1. The best poets I know have lines on their faces, marking the years lost, gained. Their eyes are dull. Most of the time, I would not guess that they are able to laugh, to smile. They are ignored. They don’t fade into the background because they are the background. There is nothing to fade into but themselves.
2. Most people prefer attention, mastering how to claim possession of a room just by walking into it. I have been wondering what is worthy of pride — timeless exuberance, maybe?
3. It was etched in a book, or overheard in a conversation. This rule, my sharp awakening: those who are beautiful don’t have the same markings on their foreheads. People who actually think have creased their skin with thoughts. This, however, is not their choice.
4. I, of course, would rather be beautiful and brilliant. The best of both worlds. One is a birth right, another is a cross to bear.
5. Some days, I believe I am, and I laugh at my own bashfulness. Most days, I am neither.
6. At least some could revel in their pains. There is something so exquisite in hurting when it is told well, dressed in adjectives and metaphors that never exaggerate — for the metaphors will always just approximate, we could never quantify torture. We don’t know half of their stories.
7. If not written well, suffering just seems pathetic.
8. The rest have page upon page written about and for them. Most of them don’t know because they don’t read.
9. I look for them everywhere.
10. On the bus, on the train, in the jeepney. A girl in an ugly plaid polo shirt sits in front of me, her hair flying in the wind. I wonder if she once wanted immortality. If she still wants it. If she still feels its call deep within her dark, splotched skin.

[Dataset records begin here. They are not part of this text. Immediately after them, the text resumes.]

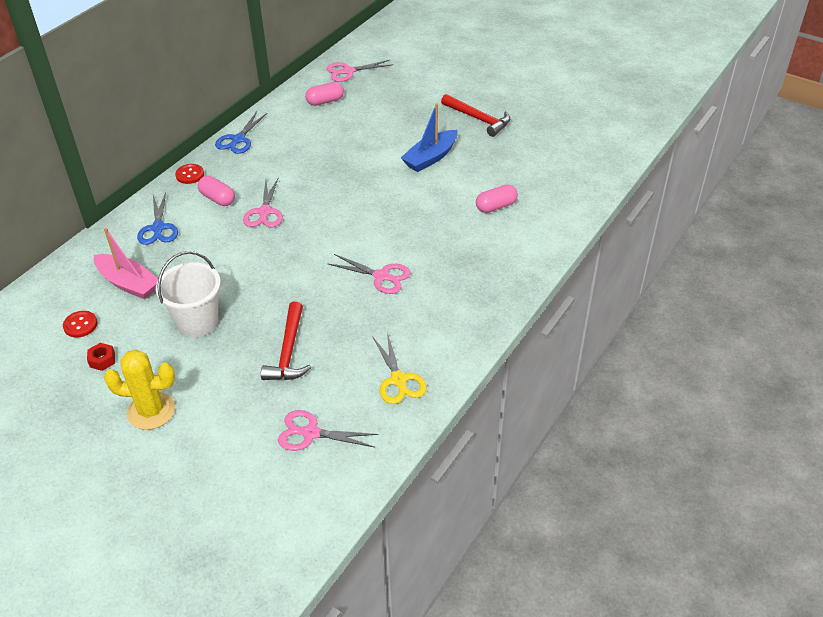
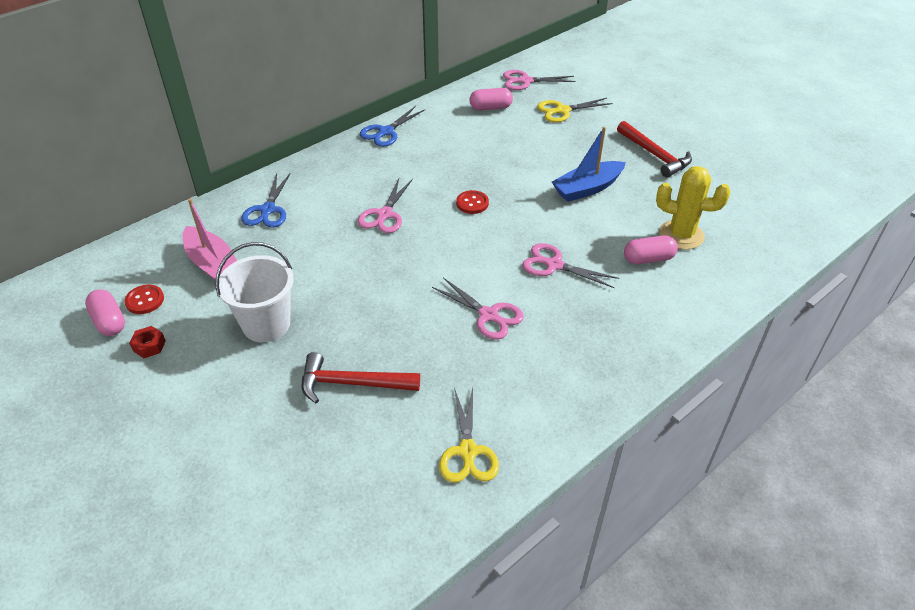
camera: 15 degrees right, 0 degrees up
(151, 411) = (174, 420): yellow cactus -> yellow cactus (681, 235)
(190, 175) = (322, 160): red button -> red button (472, 203)
(217, 199) = (341, 190): pink capsule -> pink capsule (109, 321)
(288, 351) = (352, 383): red hammer -> red hammer turned 75 degrees clockwise
(310, 433) = (340, 495): pink scissors -> pink scissors (553, 265)
(389, 93) = (562, 111): none -> yellow scissors

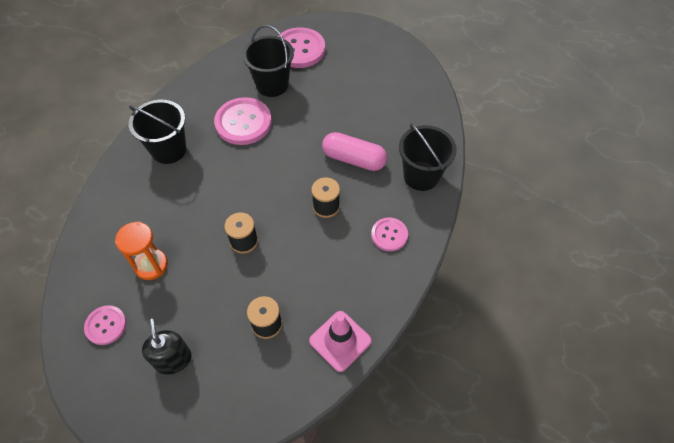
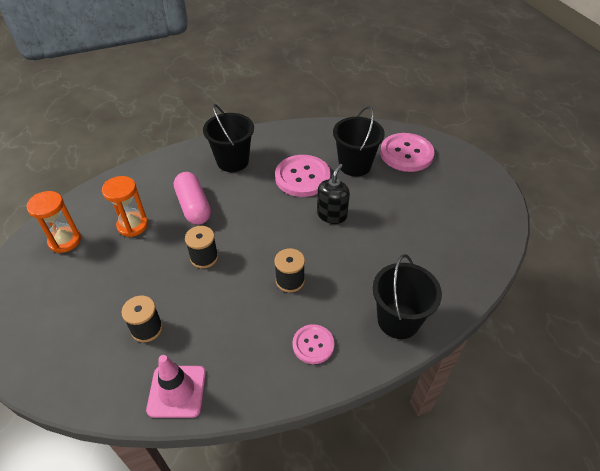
camera: 45 degrees right, 10 degrees down
(106, 325) = (65, 241): pink button -> orange hourglass
(173, 359) = (68, 297): black soap dispenser -> black soap dispenser (332, 215)
(354, 159) = (355, 262): pink capsule -> pink capsule (193, 206)

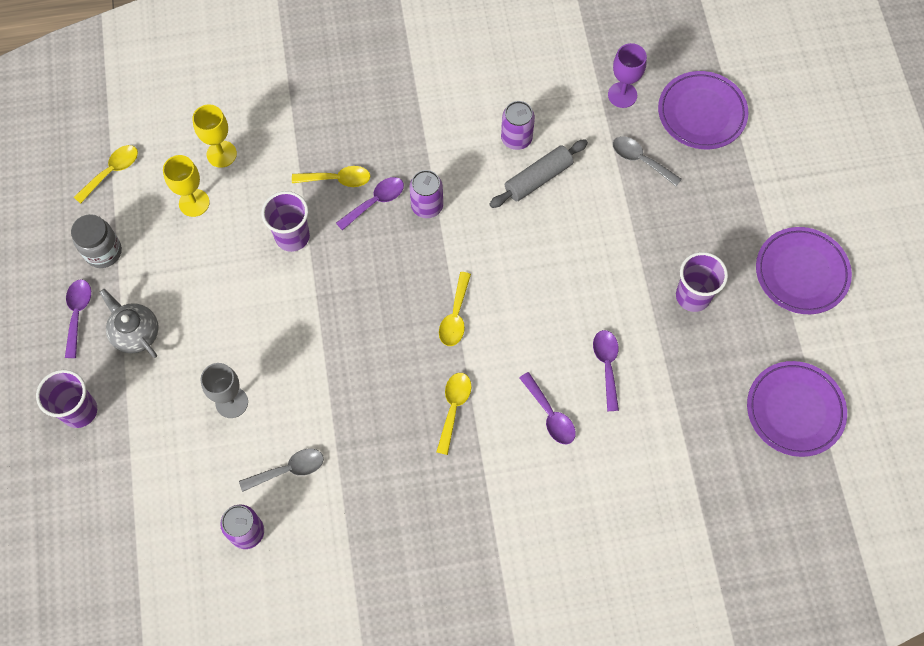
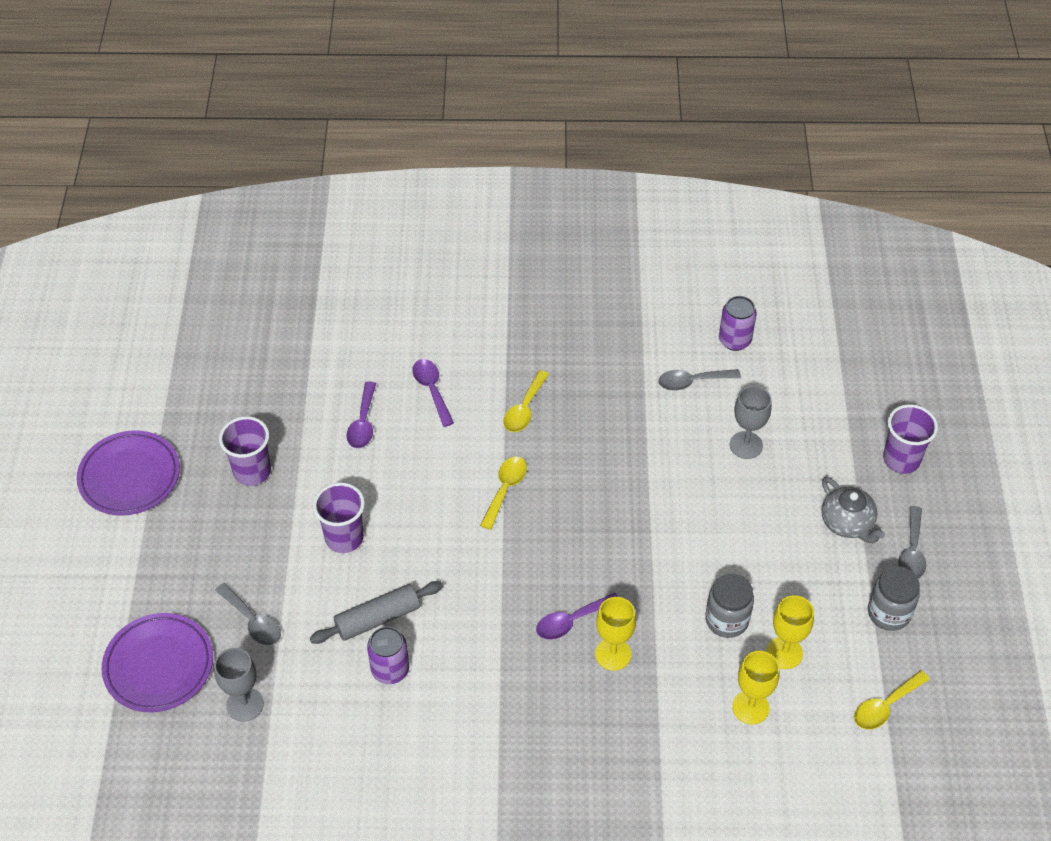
camera: 170 degrees left, 15 degrees down
(78, 314) = (911, 551): purple spoon -> grey spoon
(243, 223) = (726, 620): none -> grey jar
(292, 237) = (671, 596): purple cup -> purple cup (344, 538)
(337, 179) = (613, 654): yellow spoon -> yellow goblet
(427, 206) = (513, 607): purple can -> none
(622, 95) = (245, 704): purple goblet -> grey goblet
(794, 410) = (197, 360): purple plate -> none

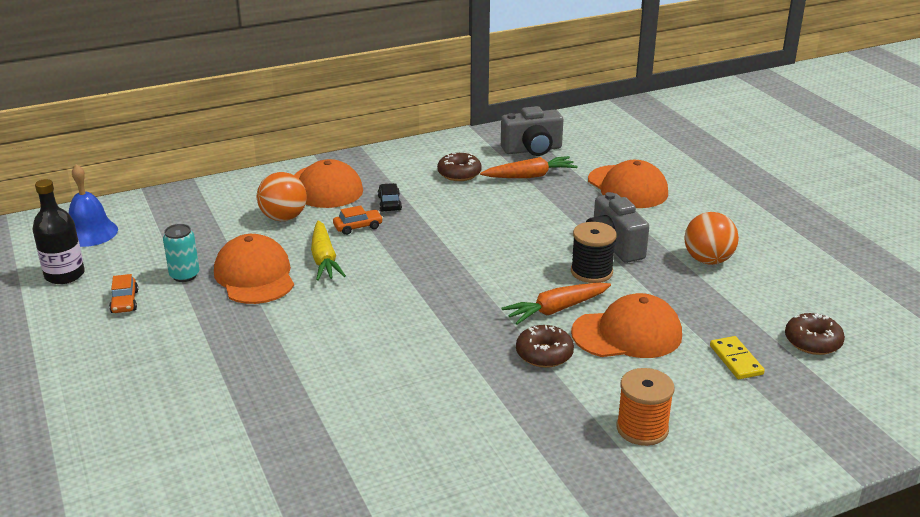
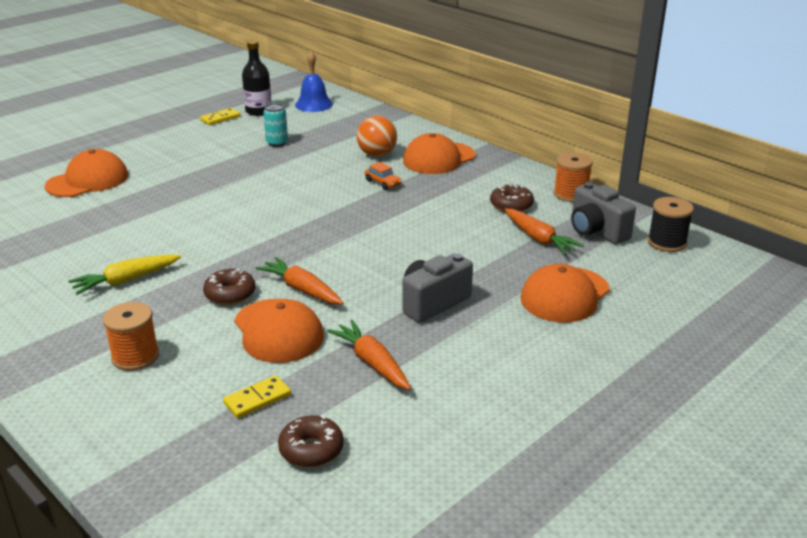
camera: 70 degrees right, 0 degrees up
(54, 308) = (220, 118): none -> yellow domino
(125, 302) = (236, 134): orange car -> none
(254, 276) = (289, 163): orange cap -> orange cap (88, 180)
(324, 259) = (326, 181): yellow carrot -> yellow carrot (126, 280)
(389, 203) = (431, 187): black car -> none
(458, 143) = (570, 194): none -> orange spool
(591, 272) = (376, 298): black spool -> black spool (666, 242)
(697, 292) = (372, 363): none -> orange carrot
(708, 260) = (442, 363): orange ball -> none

11. A man in a ratty wife-beater passes me silver coins, mumbling a destination. He looks tense. I feel envy for he knows where he wants to be. Meanwhile his eyes rove the vehicle, and I clutch my bag just a little tighter.
12. Where are these people. Who are these people. Why do they interest me like this, far more wildly than that gorgeous girl in school with the cropped haircut, or that glamorous daughter of some movie star always flanked by guys, like dogs trailing her scent?
13. I have grown afraid of mirrors. I have no choice but to accept what they show.